A coin toss finally resolves their dispute. But the loser, 18-year-old Florentina Chino, is more than glum. This, it turns out, is only the latest in a string of disappointments. Two months earlier, Chino's family was one of 45 evicted from their houses and promised other shelter; so far, they have received nothing and are living with relatives. More recently, the government forced her and other street vendors off the beaches and sidewalks near the hotels.
No home, no work and, now, no T-shirt--and not much love for the president either. You know, she says, getting worked up in the summer heat, Salinas didn't even win the presidential election in 1988; the vote was a fraud. As far as she is concerned, Salinas is just as bad as the presidents before him.
So why is she here, carrying a banner to greet him? She looks surprised by the question.
"Because he's the president," Chino says. "Who else can help us?"
Mexicans have long regarded their presidents with such ambivalence--blind faith tempered with dark misgivings. They lived through an oil boom in the late 1970s and early 1980s that brought a huge foreign debt rather than prosperity. They discovered that President Jose Lopez Portillo's administration plundered the treasury before leaving office in 1982. Then, President Miguel de la Madrid's six-year austerity program ate painfully away at half their salaries.
Now the 42-year-old Salinas, a career technocrat from a politically well-connected family, stands at the apex of Latin America's oldest political pyramid.
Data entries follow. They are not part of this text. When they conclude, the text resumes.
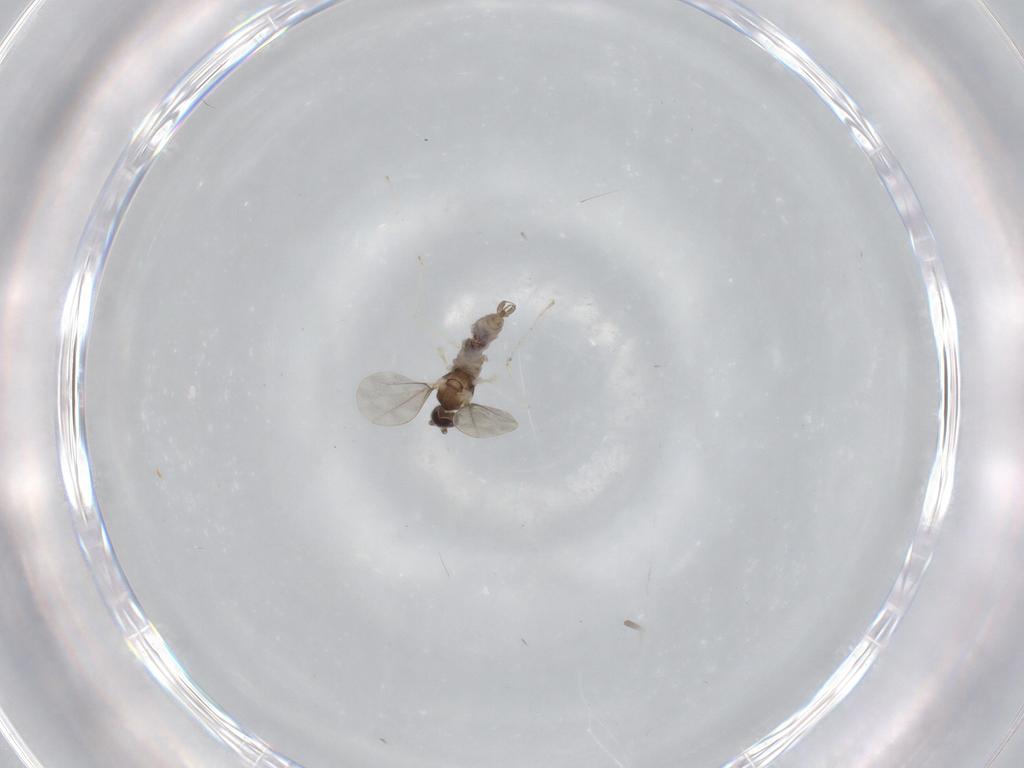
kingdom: Animalia
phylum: Arthropoda
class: Insecta
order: Diptera
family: Cecidomyiidae
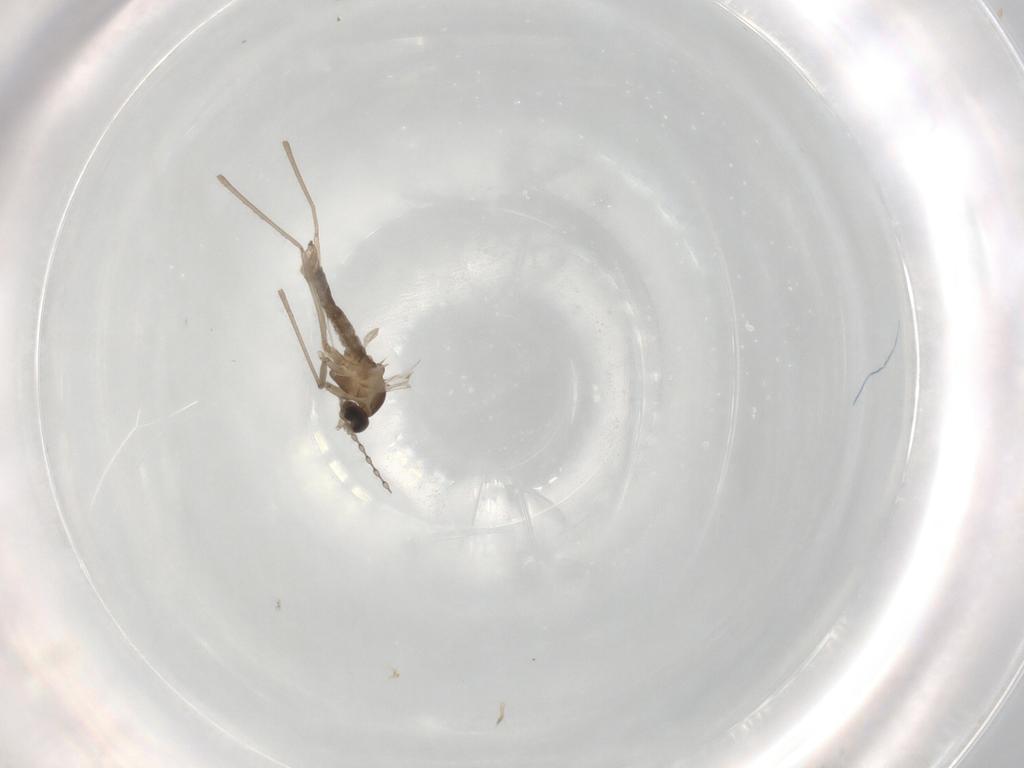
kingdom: Animalia
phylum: Arthropoda
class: Insecta
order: Diptera
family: Cecidomyiidae
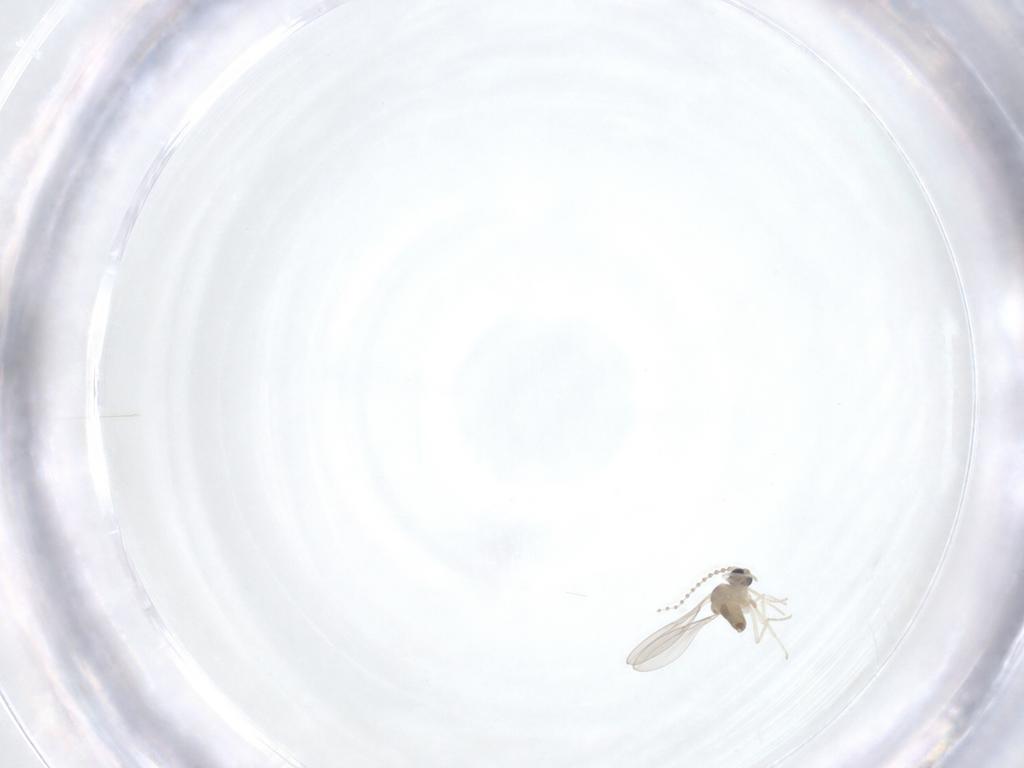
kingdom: Animalia
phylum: Arthropoda
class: Insecta
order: Diptera
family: Cecidomyiidae
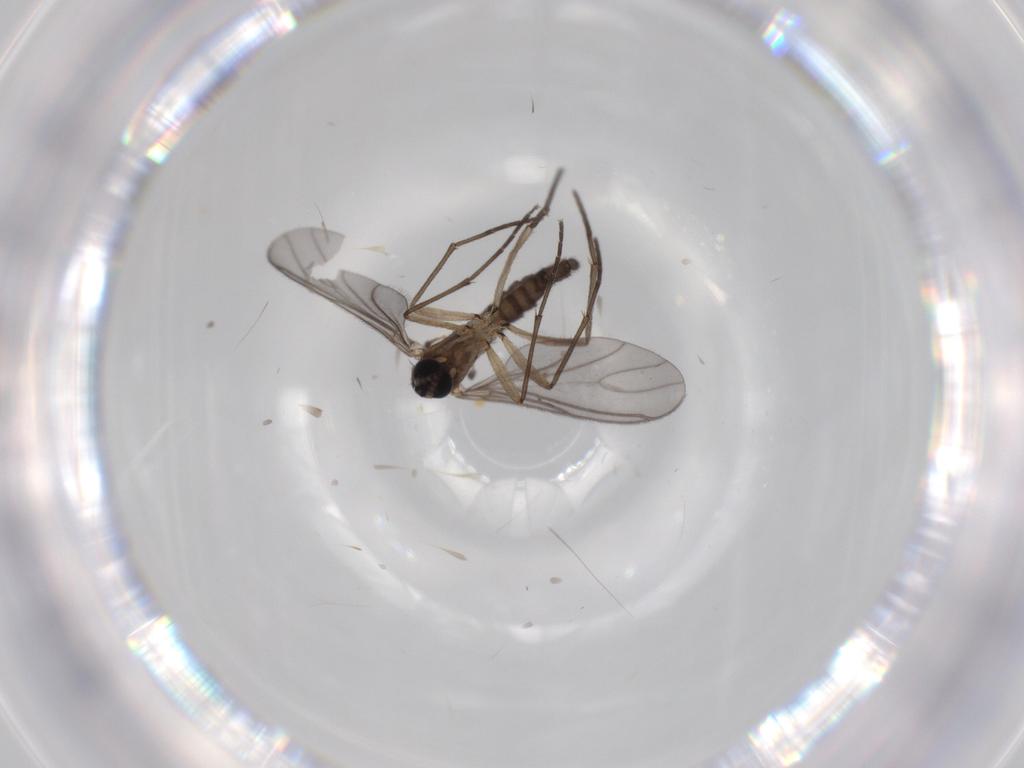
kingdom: Animalia
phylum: Arthropoda
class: Insecta
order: Diptera
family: Sciaridae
He, too, has his critics. Not only has he been accused of stealing the election, but he also has been called a democrat in name only, out of step at a time when one-party states are crumbling around the world. He is the architect of a neo-liberal economic program that he believes will propel Mexico out of a prolonged crisis and into the 21st Century. But his opponents charge that he is doing little to end the poverty that afflicts half of Mexico's 81 million people.
Despite his many detractors, however, Salinas remains determined to carry out his ambitious program to dismantle the huge government that emerged from the 1910 Mexican Revolution. Thus, two years into his six-year term, El Senor Presidente still finds himself on the campaign trail, selling his presidential vision and seeking legitimacy and popular support.
BEFORE BECOMING President de la Madrid's hand-picked successor, Salinas spent years toiling as Treasury secretary and Planning and Budget secretary but never held public office. To campaign as he does now, he has had to overcome his natural reserve and button-down manner.
The slight, bald, Harvard-educated economist has demonstrated surprising political savvy on the stump. He has learned to raise his voice and his arms during political rallies. He even elicits an occasional embrace from the suspicious women in braids and aprons who come to hear him speak.
Salinas is unabashedly pro-American in a country where not long ago that was a political liability. He speaks fluent, lightly accented English and does so in public--something his predecessors never dared to do. He also has invited the United States to sign a free-trade agreement, which he will discuss with President Bush during their sixth meeting, scheduled to start tomorrow in Monterrey, Mexico.